Augusto Pinochet (Jaime Vadell) dans El Conde. © Crédit photo : Netflix

El Conde’s great irony is that, at the end of the day, the only one able to stop a dictator-vampire is Pinochet himself. Hurt by his reputation as a thief (more so than that of a murderer which he seems to enjoy), haunted by the fact that he was stripped from his place in History (his bust not even shown in the presidential palace’s gallery), the only thing left for him to do is to starve himself to death. And, knowing that his last days were about to come, everyone seemed to be lurking in the wait. His Russian right-hand man who loyally served him during his counter-revolutionary days, his wife who desperately wanted to become a vampire herself, his children who were anxious about their future inheritance, and even the Catholic Church, who sent a nun disguised as an accountant to help him find/steal from him his lost goods. All waiting for him to commit a single and indispensable crime. The only one he was not able to perform. The only one he did not want to, not being really sure if he was ready to leave a world he wanted so badly to rebuild in his own image. 
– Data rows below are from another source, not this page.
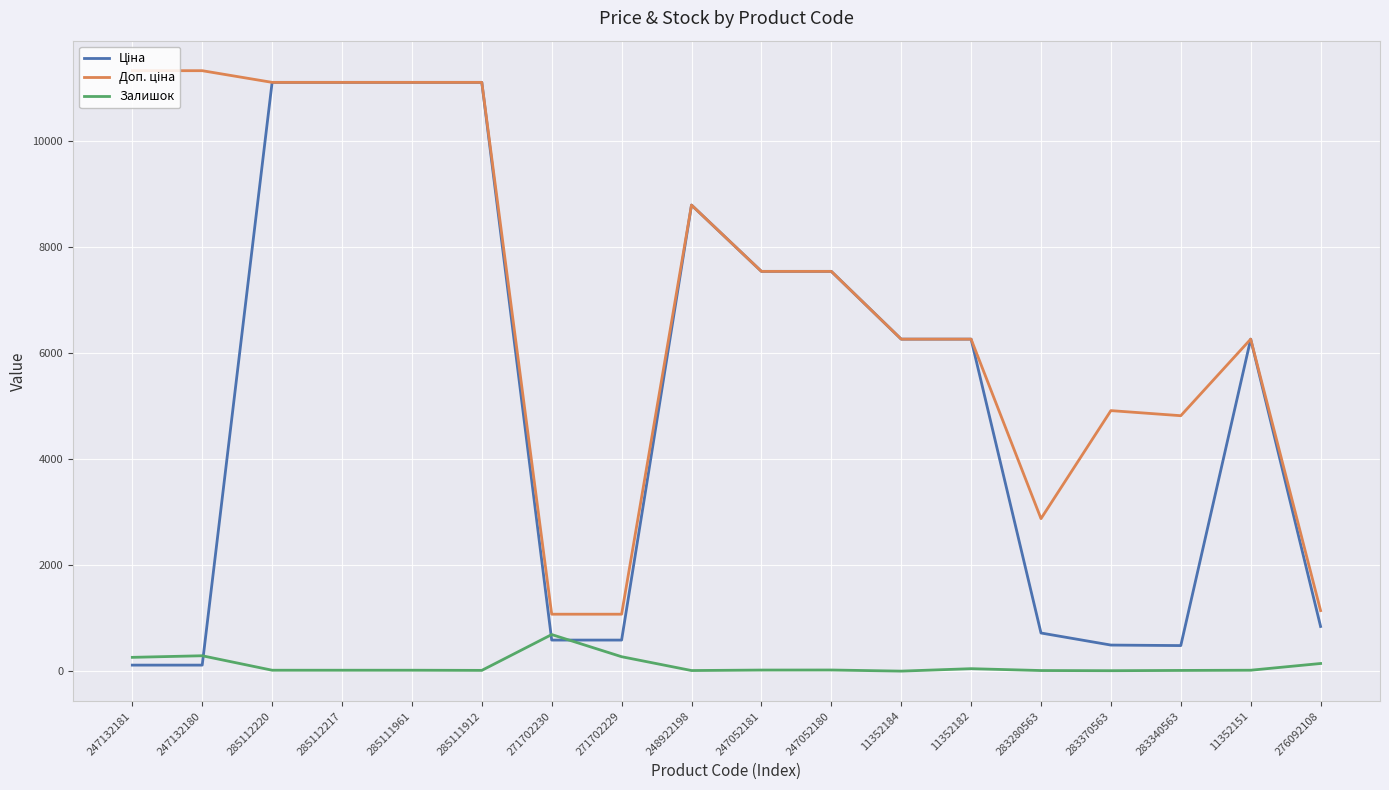

What is the difference between the highest and lowest values at 271702230?

488.5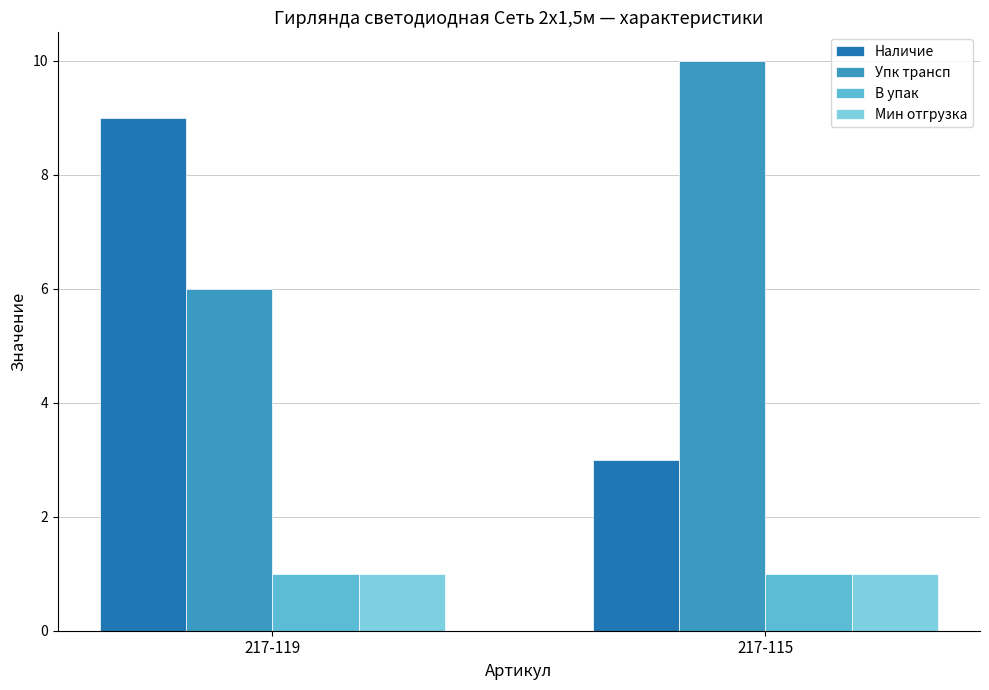

Between 217-119 and 217-115, which series saw the biggest shift?

Наличие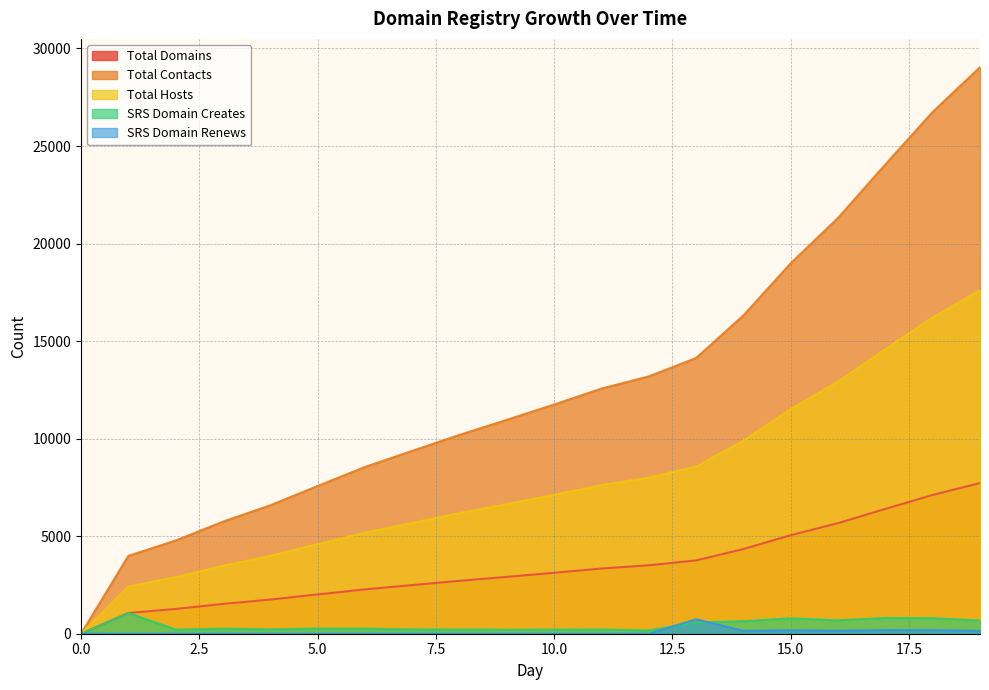

What is the sum of all SRS Domain Renews values?

1748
In this sense, El Conde is also a story of treason. General Pinochet betrayed his president, Salvador Allende, when he organized the coup that established a ruthless dictatorship that lasted 17 long years. And with it, he also betrayed his country, stabbing democracy in the back. Now, it was his turn to be betrayed by those who stood beside him during his corrupt reign. Those who, realizing that he was incapable of taking his own life, decided to take the matter into their own hands. Failing in their attempt to do so, as it is impossible to kill a vampire so powerful that he possesses the power of power itself. 


At the end of the day, for Larraín that was Pinochet’s legacy: having created “heroes of greed”. Such a contagious megalomany that made all of those thirsty for power capable of everything in order to obtain it. And, his ultimate fail: that of staying alive, as Larraín gave him the fate that impunity granted him in real life.